> **MATERIAL SHOWN**:
★ ★ ★

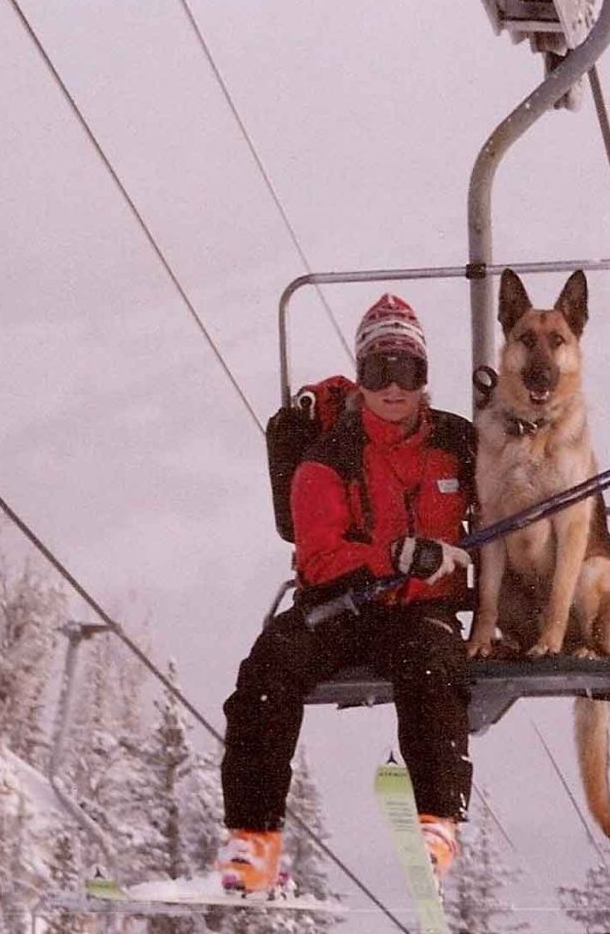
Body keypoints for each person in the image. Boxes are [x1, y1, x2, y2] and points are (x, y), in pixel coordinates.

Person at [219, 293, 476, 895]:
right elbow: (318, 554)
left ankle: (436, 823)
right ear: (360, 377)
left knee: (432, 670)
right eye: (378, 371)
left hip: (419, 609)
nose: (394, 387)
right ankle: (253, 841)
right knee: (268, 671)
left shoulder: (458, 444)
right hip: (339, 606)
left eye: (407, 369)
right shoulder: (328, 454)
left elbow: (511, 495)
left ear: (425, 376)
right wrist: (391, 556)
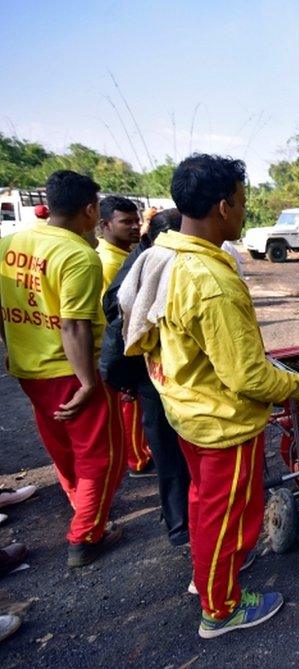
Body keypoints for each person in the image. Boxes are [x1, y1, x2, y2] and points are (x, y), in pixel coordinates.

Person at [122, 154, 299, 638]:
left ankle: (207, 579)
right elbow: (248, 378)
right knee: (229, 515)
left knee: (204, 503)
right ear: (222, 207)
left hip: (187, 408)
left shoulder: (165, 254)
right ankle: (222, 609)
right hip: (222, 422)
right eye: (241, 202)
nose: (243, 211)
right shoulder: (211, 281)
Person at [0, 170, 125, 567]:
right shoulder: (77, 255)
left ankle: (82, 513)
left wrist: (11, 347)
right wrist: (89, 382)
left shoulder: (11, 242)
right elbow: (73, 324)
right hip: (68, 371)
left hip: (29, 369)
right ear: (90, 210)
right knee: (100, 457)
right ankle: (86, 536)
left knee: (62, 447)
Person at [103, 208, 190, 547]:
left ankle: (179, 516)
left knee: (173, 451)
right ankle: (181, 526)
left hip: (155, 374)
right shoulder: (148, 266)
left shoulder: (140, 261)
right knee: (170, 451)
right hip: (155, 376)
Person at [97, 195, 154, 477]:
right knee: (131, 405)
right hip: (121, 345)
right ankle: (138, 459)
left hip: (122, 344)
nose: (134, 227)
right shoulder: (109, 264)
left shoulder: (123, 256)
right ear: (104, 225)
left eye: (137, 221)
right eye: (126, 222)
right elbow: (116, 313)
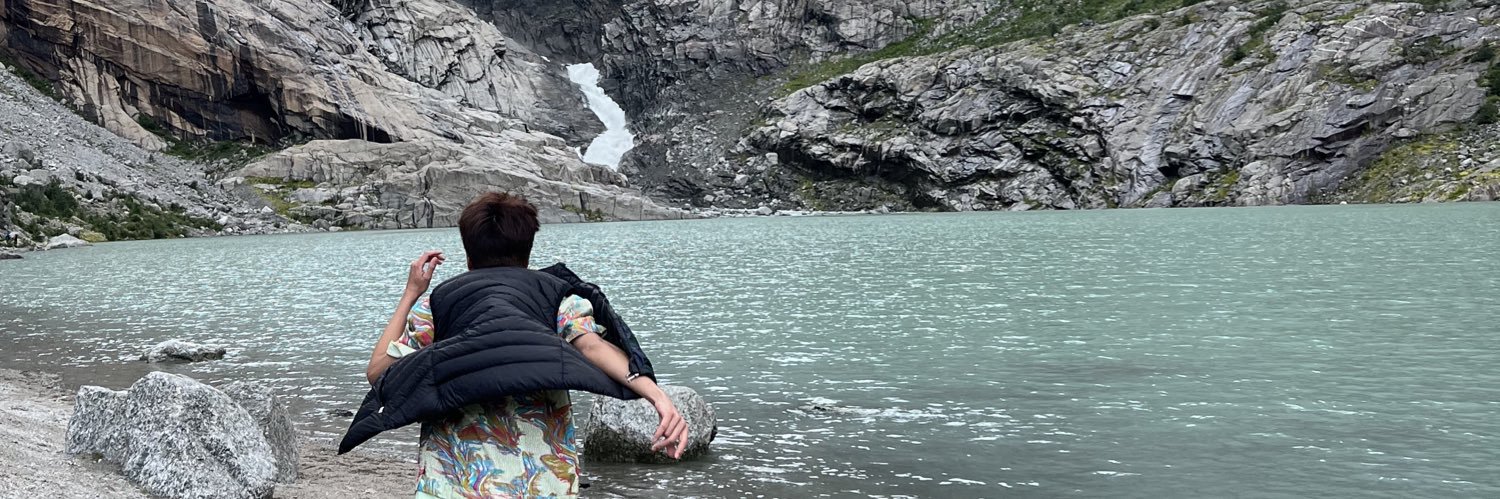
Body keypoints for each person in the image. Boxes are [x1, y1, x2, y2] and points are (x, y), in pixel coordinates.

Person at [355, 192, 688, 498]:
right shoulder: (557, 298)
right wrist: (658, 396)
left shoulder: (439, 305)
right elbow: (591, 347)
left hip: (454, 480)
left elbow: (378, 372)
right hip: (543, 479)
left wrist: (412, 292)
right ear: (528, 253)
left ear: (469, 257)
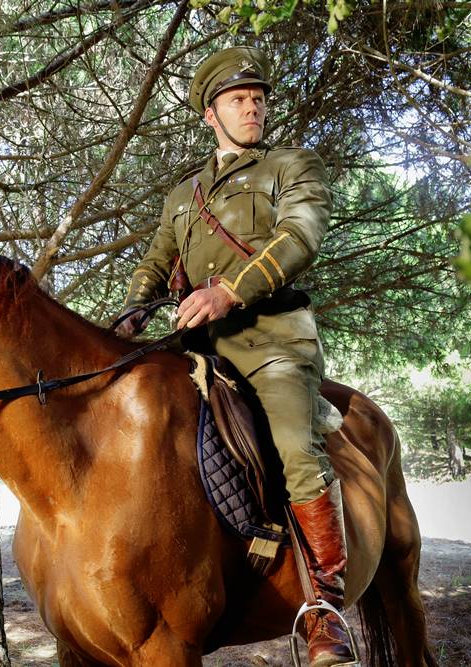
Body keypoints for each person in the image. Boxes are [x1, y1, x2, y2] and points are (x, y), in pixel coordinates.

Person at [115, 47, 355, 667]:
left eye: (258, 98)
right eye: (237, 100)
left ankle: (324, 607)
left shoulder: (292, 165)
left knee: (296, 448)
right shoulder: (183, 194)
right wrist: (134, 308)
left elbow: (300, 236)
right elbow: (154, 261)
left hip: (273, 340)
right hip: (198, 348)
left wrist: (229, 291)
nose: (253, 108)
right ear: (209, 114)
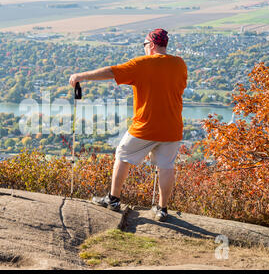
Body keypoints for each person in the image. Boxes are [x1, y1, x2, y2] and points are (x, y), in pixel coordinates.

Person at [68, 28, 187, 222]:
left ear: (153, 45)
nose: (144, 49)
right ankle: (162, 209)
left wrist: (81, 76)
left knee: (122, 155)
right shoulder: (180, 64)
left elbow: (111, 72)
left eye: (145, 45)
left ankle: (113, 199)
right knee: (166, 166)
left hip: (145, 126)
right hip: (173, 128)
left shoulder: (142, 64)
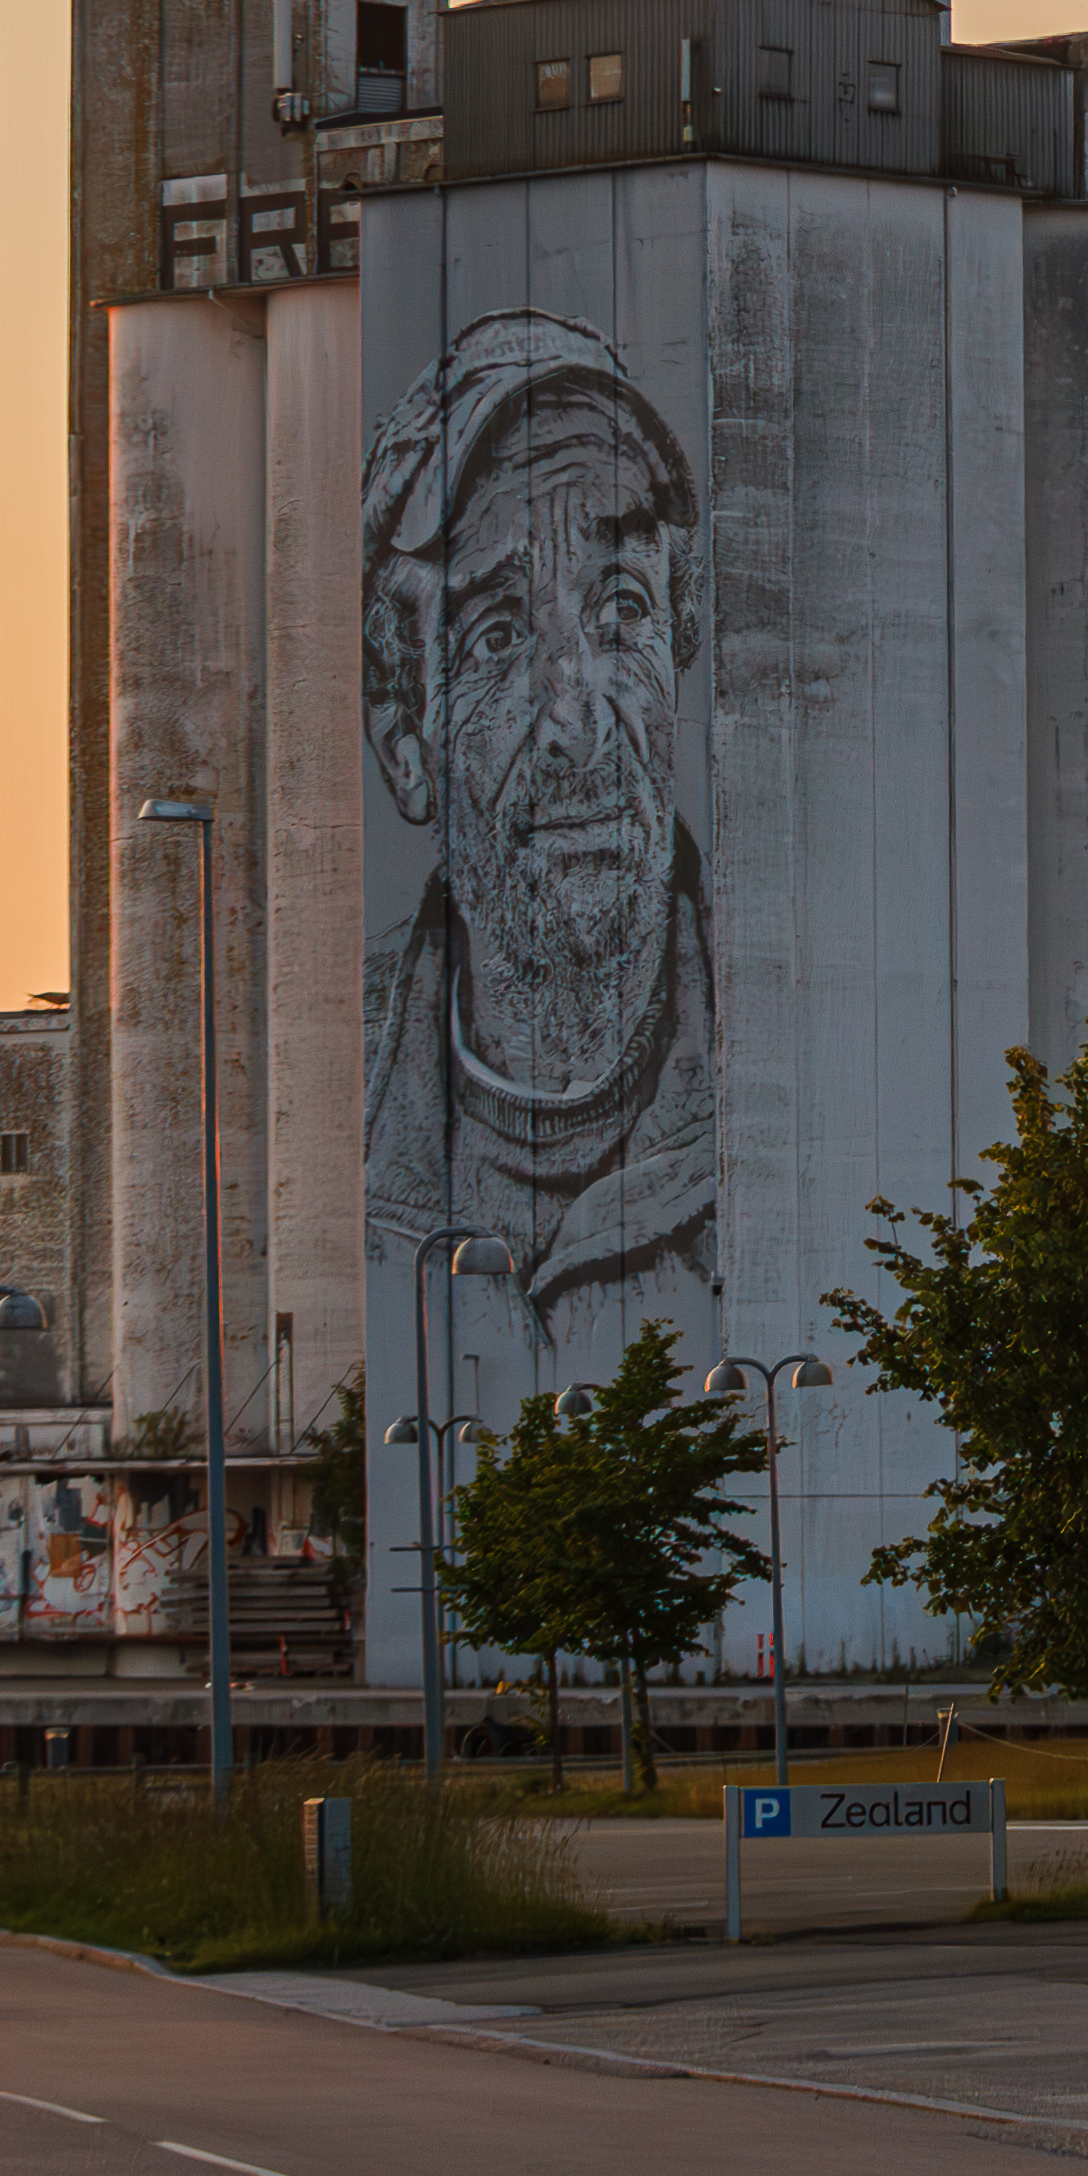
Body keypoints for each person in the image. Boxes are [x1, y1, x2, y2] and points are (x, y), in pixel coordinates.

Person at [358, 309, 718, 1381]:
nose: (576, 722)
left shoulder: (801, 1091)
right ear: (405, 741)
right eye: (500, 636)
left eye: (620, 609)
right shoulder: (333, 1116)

★ ★ ★

> **TASK DESCRIPTION**:
Please return, without any change, the lines from the line containing "left knee: (122, 155)" through the last line of the entries, dropping the pictures.

> **COMPLETED TASK**:
left knee: (122, 155)
right shoulder: (180, 64)
left elbow: (111, 72)
left eye: (145, 45)
left ankle: (113, 199)
right knee: (166, 166)
left hip: (145, 126)
right hip: (173, 128)
left shoulder: (142, 64)
Body keypoints for each person in the image. Boxes are [x1, y1, x2, y2] and points are (x, y), in pixel coordinates.

Person at [358, 309, 718, 1381]:
nose: (576, 722)
left shoulder: (801, 1091)
right ear: (405, 741)
right eye: (500, 636)
left eye: (620, 609)
right shoulder: (333, 1116)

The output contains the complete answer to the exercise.